### [Exercise aim]
Count the lines in the records beneath this task that contain the string "GABA", then give the count by itself.

### [Given information]

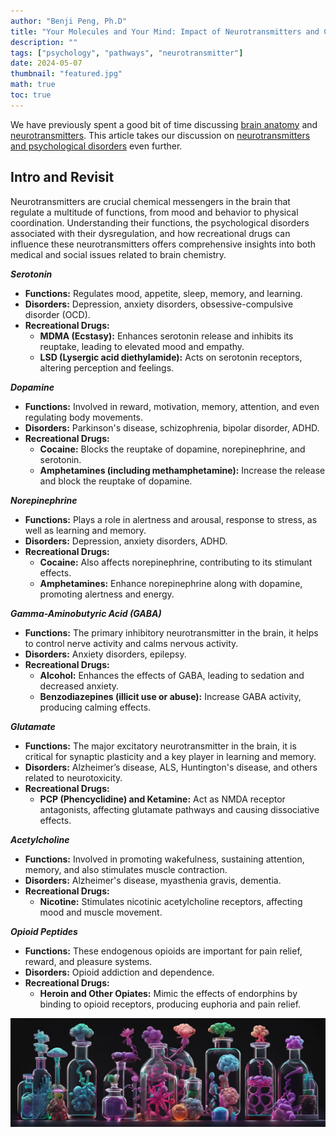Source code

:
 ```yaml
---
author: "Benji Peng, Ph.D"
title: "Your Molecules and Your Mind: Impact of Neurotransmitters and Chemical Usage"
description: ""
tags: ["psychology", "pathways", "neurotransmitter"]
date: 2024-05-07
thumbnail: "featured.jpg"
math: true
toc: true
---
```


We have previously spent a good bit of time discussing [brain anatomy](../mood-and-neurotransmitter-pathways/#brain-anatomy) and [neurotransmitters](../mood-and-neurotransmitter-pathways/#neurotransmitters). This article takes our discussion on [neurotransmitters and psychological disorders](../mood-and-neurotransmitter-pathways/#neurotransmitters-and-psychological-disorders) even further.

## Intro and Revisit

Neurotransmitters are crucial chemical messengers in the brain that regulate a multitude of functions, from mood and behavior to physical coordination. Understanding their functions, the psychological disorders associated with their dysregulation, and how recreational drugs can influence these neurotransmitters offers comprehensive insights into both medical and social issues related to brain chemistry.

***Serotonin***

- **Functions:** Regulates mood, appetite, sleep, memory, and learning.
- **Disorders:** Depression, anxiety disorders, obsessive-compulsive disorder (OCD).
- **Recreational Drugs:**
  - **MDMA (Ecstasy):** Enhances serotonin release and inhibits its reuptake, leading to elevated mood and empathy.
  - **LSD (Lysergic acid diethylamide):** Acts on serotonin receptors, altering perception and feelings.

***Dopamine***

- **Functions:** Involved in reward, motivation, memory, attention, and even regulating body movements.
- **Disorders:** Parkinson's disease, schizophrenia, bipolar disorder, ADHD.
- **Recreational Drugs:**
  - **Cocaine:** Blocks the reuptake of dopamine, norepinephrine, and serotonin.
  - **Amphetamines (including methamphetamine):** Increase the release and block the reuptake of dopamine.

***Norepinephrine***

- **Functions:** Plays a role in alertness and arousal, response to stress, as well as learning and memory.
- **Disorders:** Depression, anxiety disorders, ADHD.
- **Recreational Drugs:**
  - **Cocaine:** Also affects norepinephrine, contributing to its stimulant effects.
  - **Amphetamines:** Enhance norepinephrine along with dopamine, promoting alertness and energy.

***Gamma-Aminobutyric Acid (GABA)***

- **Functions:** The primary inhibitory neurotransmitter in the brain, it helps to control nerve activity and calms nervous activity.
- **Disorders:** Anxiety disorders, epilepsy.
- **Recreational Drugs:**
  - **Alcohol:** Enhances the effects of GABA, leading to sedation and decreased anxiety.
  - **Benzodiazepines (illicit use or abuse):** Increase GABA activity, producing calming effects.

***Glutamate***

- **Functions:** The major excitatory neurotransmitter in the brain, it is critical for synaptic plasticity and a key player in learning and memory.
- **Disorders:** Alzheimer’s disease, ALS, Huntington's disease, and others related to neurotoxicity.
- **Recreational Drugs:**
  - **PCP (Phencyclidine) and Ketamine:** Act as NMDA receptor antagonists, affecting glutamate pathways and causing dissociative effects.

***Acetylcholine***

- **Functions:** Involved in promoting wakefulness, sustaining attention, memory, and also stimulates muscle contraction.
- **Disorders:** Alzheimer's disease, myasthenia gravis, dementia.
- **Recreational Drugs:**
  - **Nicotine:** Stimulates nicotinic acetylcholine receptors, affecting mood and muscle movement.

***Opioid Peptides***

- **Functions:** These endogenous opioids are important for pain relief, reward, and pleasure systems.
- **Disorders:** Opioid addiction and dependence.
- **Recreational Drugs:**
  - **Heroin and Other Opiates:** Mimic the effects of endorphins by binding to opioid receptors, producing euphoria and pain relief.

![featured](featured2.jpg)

...

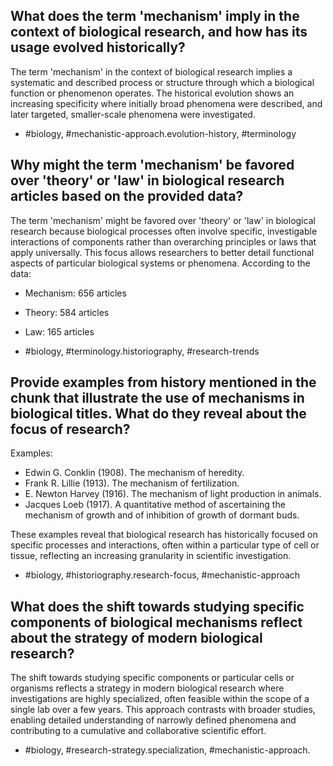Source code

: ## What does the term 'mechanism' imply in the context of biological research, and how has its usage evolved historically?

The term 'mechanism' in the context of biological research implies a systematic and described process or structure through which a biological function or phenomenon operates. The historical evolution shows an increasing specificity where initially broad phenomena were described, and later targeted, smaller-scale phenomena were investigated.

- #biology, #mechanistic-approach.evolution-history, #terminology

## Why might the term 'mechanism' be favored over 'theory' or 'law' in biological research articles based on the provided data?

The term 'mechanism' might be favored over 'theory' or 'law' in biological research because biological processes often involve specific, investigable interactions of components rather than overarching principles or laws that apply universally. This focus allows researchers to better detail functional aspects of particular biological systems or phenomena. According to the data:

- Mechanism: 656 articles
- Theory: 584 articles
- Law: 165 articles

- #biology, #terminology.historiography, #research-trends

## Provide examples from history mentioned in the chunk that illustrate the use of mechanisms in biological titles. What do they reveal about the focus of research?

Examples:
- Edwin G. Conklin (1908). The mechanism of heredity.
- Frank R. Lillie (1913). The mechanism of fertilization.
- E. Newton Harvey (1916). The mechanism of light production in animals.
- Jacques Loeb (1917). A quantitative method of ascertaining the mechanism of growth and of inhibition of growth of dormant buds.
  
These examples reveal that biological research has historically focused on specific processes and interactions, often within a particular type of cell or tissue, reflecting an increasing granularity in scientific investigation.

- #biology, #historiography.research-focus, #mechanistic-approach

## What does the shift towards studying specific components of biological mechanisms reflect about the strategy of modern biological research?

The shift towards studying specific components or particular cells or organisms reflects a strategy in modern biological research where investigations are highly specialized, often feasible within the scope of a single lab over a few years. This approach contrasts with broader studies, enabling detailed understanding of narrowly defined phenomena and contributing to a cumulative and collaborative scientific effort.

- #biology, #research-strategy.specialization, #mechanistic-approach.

### [Written response]
3